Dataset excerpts
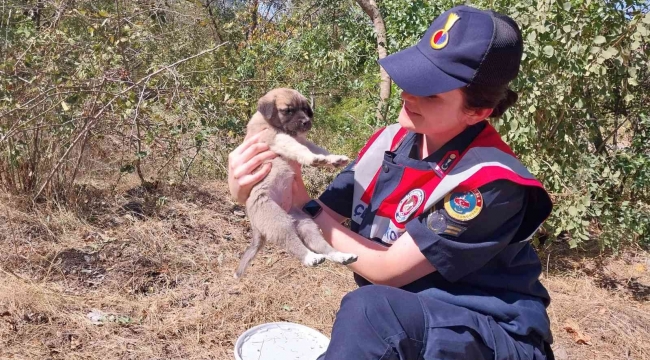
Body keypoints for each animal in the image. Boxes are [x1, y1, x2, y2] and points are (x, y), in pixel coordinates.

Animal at [232, 88, 356, 278]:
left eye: (305, 109)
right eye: (287, 110)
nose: (306, 122)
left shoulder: (302, 140)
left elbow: (318, 148)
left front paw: (333, 159)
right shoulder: (276, 138)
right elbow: (299, 148)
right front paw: (314, 159)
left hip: (306, 224)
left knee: (320, 245)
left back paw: (341, 256)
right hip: (278, 221)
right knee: (293, 244)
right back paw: (310, 258)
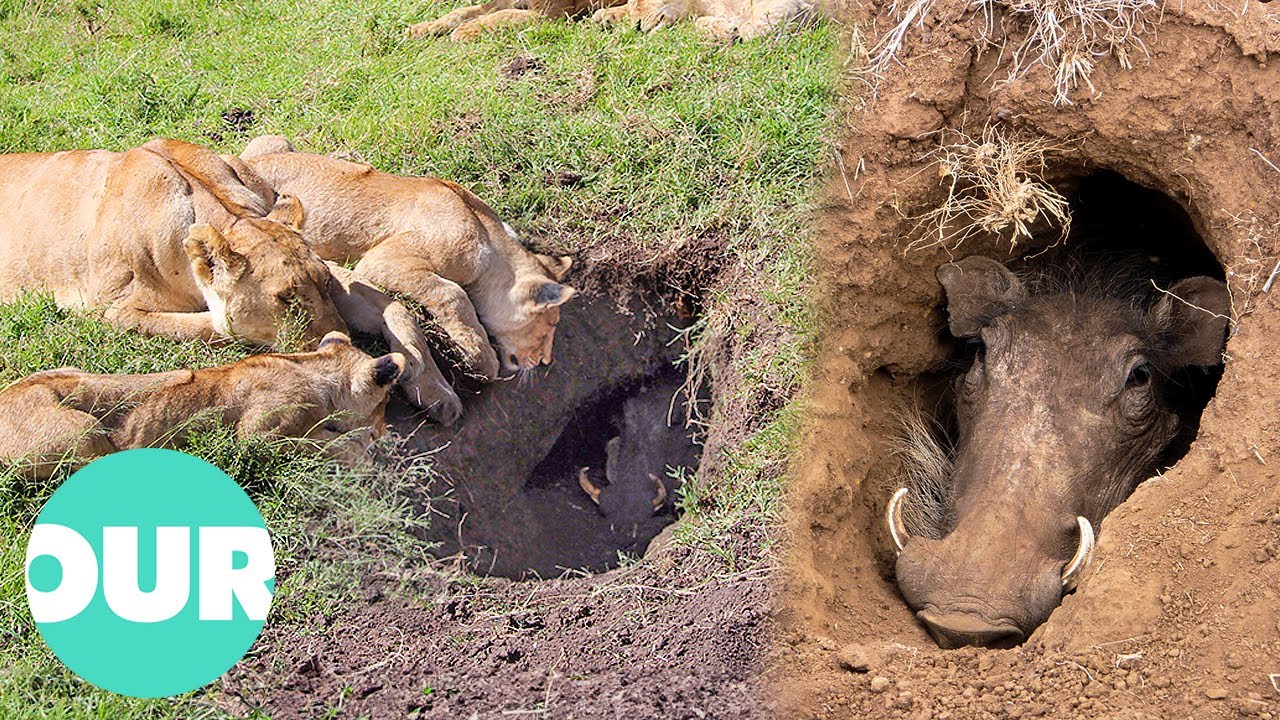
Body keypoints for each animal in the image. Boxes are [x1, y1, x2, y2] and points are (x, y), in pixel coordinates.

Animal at [0, 332, 405, 480]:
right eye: (386, 402)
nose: (383, 428)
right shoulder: (255, 437)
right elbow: (312, 444)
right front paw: (360, 449)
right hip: (83, 433)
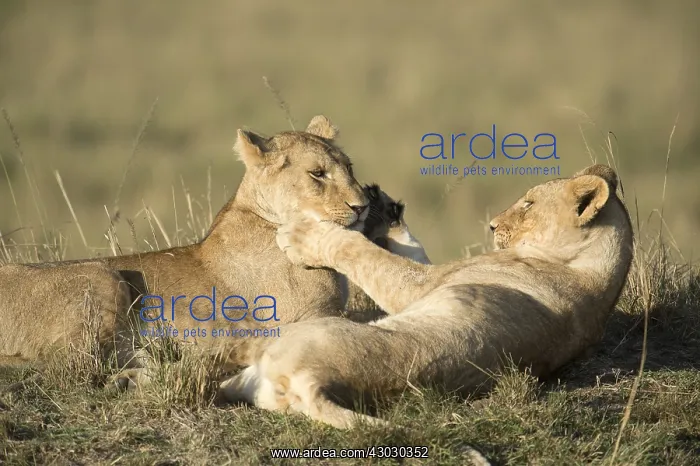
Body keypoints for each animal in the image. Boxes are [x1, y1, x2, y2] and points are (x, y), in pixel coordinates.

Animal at [219, 164, 635, 429]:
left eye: (529, 204)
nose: (493, 225)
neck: (590, 273)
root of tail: (317, 385)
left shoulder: (425, 285)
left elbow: (368, 256)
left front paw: (303, 237)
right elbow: (410, 247)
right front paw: (385, 208)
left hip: (299, 333)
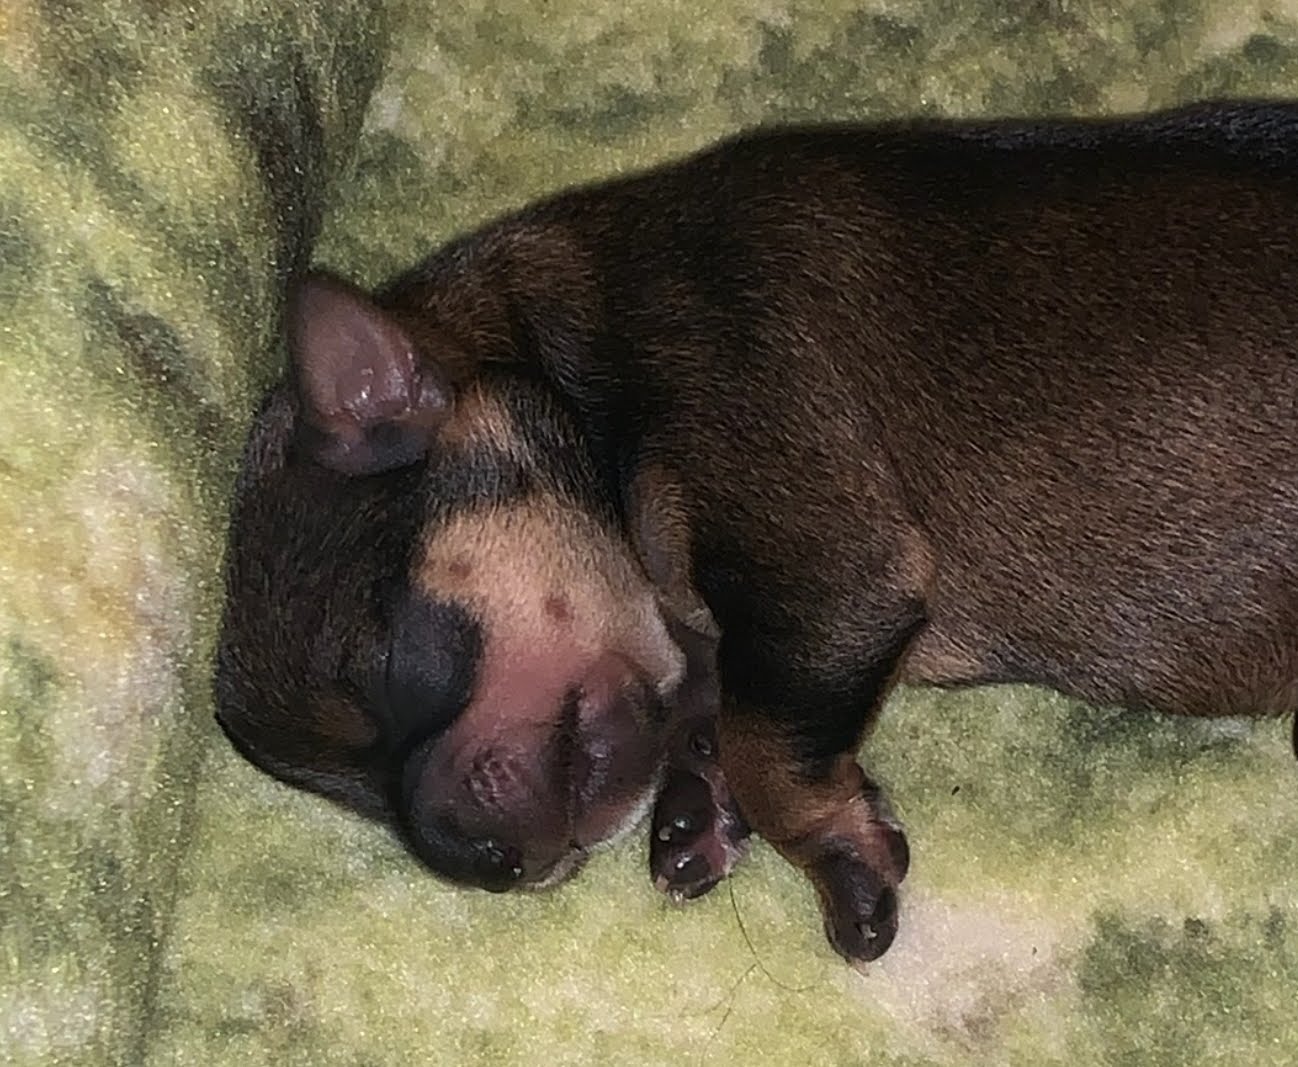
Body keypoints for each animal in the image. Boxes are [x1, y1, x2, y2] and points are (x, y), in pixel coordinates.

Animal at [215, 98, 1298, 965]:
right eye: (350, 794)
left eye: (387, 661)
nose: (477, 863)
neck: (576, 369)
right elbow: (729, 702)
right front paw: (696, 803)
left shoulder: (828, 565)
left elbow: (764, 739)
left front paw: (834, 858)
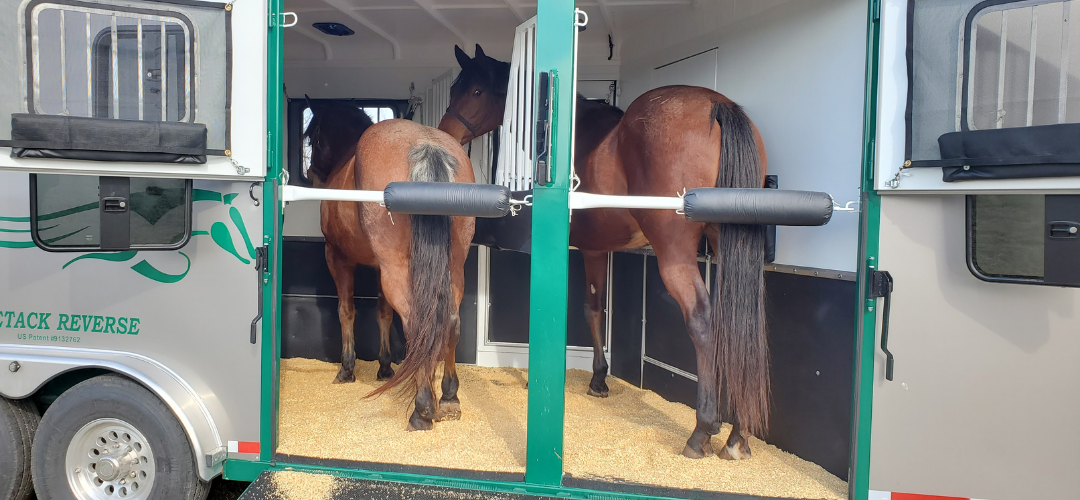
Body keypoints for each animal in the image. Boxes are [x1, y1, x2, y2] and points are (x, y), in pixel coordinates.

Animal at [310, 44, 510, 430]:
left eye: (312, 135)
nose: (312, 172)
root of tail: (425, 143)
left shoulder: (337, 258)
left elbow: (347, 310)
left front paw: (347, 369)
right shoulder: (379, 267)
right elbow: (383, 313)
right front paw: (386, 365)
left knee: (418, 321)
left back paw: (422, 408)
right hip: (452, 264)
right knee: (448, 322)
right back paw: (448, 398)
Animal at [569, 87, 770, 461]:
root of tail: (718, 104)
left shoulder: (589, 251)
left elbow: (589, 309)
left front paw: (597, 380)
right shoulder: (598, 251)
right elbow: (597, 308)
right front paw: (600, 379)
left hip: (674, 256)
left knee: (702, 320)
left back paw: (701, 432)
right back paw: (738, 437)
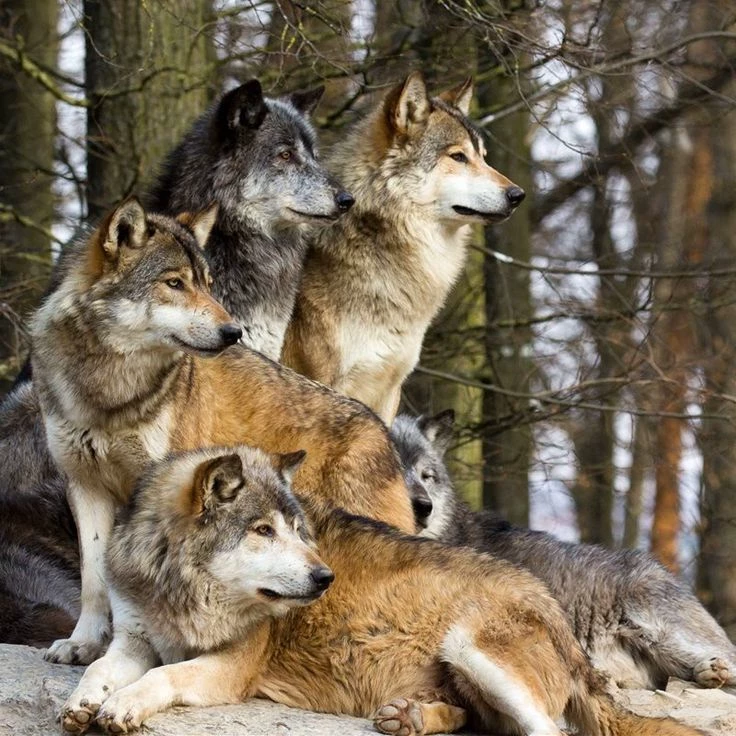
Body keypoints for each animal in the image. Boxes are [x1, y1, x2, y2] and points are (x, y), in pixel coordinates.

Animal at [31, 198, 415, 666]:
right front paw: (83, 644)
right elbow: (93, 579)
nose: (233, 332)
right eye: (174, 283)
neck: (110, 392)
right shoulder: (85, 487)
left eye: (208, 284)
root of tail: (382, 429)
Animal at [61, 446, 701, 736]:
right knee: (481, 724)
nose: (324, 578)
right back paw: (410, 717)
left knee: (546, 732)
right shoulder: (134, 638)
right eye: (263, 531)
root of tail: (559, 615)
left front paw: (121, 707)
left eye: (298, 530)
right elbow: (100, 669)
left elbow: (163, 677)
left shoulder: (230, 668)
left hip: (472, 647)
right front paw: (85, 702)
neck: (181, 591)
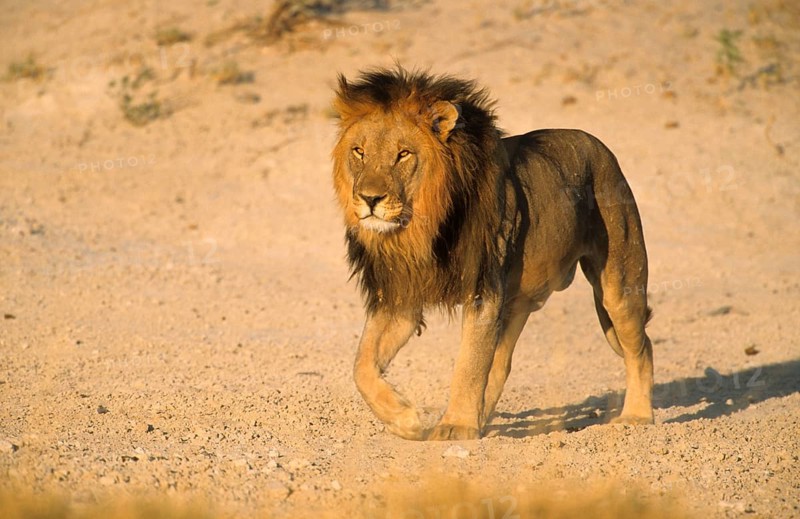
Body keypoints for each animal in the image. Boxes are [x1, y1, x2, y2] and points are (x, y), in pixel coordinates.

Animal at [331, 67, 654, 441]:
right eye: (359, 152)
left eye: (403, 154)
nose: (370, 199)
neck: (419, 230)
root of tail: (598, 145)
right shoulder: (401, 299)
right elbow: (361, 366)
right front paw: (407, 420)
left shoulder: (483, 290)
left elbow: (469, 365)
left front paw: (455, 426)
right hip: (517, 303)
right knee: (501, 363)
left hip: (619, 285)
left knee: (641, 347)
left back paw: (637, 416)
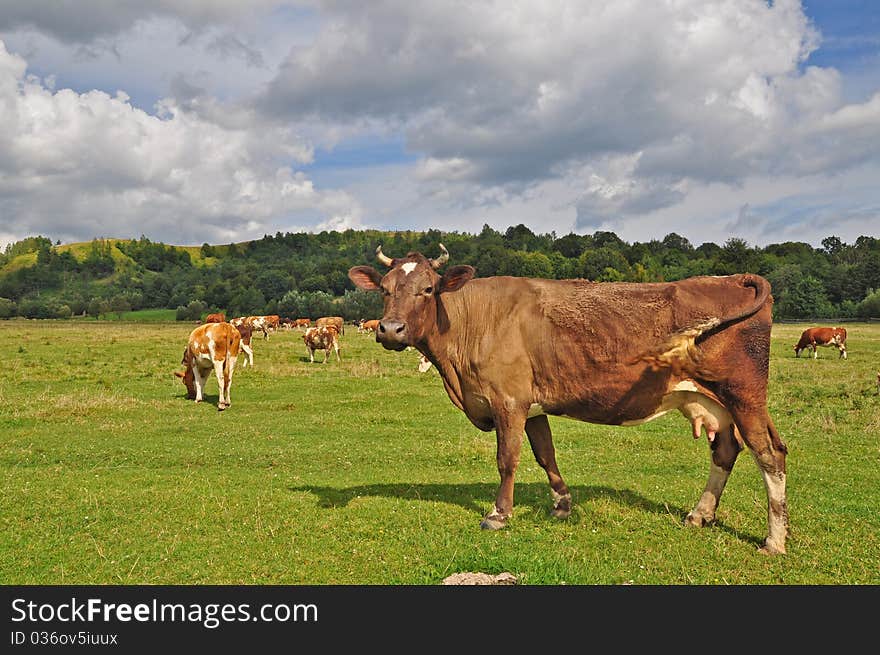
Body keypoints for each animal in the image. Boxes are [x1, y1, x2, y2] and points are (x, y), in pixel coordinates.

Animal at [350, 243, 792, 556]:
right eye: (385, 290)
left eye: (427, 289)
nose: (390, 329)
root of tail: (732, 277)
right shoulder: (530, 405)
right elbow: (545, 454)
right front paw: (562, 505)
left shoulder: (507, 400)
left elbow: (507, 459)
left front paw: (498, 514)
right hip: (713, 400)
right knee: (728, 450)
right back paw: (700, 514)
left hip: (745, 396)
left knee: (770, 455)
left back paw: (774, 540)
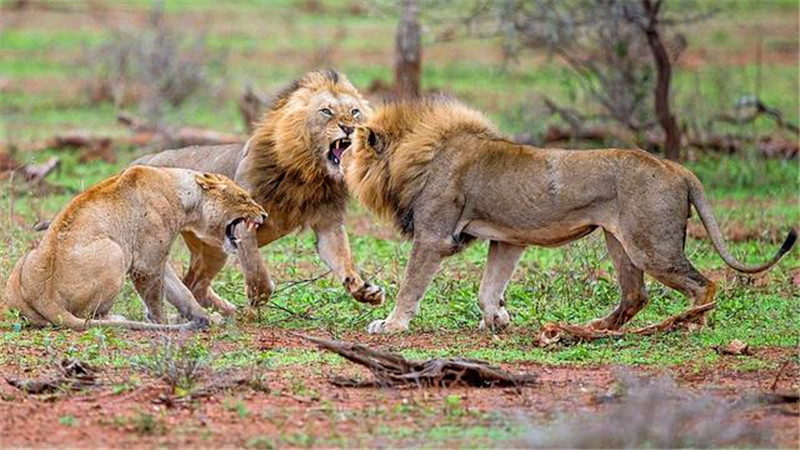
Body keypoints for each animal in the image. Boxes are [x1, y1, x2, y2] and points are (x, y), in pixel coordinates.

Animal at [4, 165, 268, 330]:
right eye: (244, 198)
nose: (264, 215)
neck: (185, 198)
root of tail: (44, 298)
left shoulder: (159, 260)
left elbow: (183, 293)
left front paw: (207, 318)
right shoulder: (146, 265)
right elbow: (156, 299)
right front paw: (164, 324)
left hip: (27, 259)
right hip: (114, 251)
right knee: (88, 316)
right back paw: (116, 317)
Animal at [134, 71, 384, 316]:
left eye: (354, 112)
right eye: (326, 111)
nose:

◆ WORK REQUEST
Starting with the first line of the data above, write out each line exactly up to and including the line that holds "left front paw: (333, 159)". Pictures stay out.

◆ PROBLEM SOLUTION
Body keypoints for each animal in the image. Boxes are [x1, y1, x2, y2] and points are (x, y), in pixel coordinates.

Animal at [232, 88, 356, 278]:
left eye: (305, 109)
right eye: (287, 110)
nose: (306, 122)
left shoulder: (302, 140)
left elbow: (318, 148)
left front paw: (333, 159)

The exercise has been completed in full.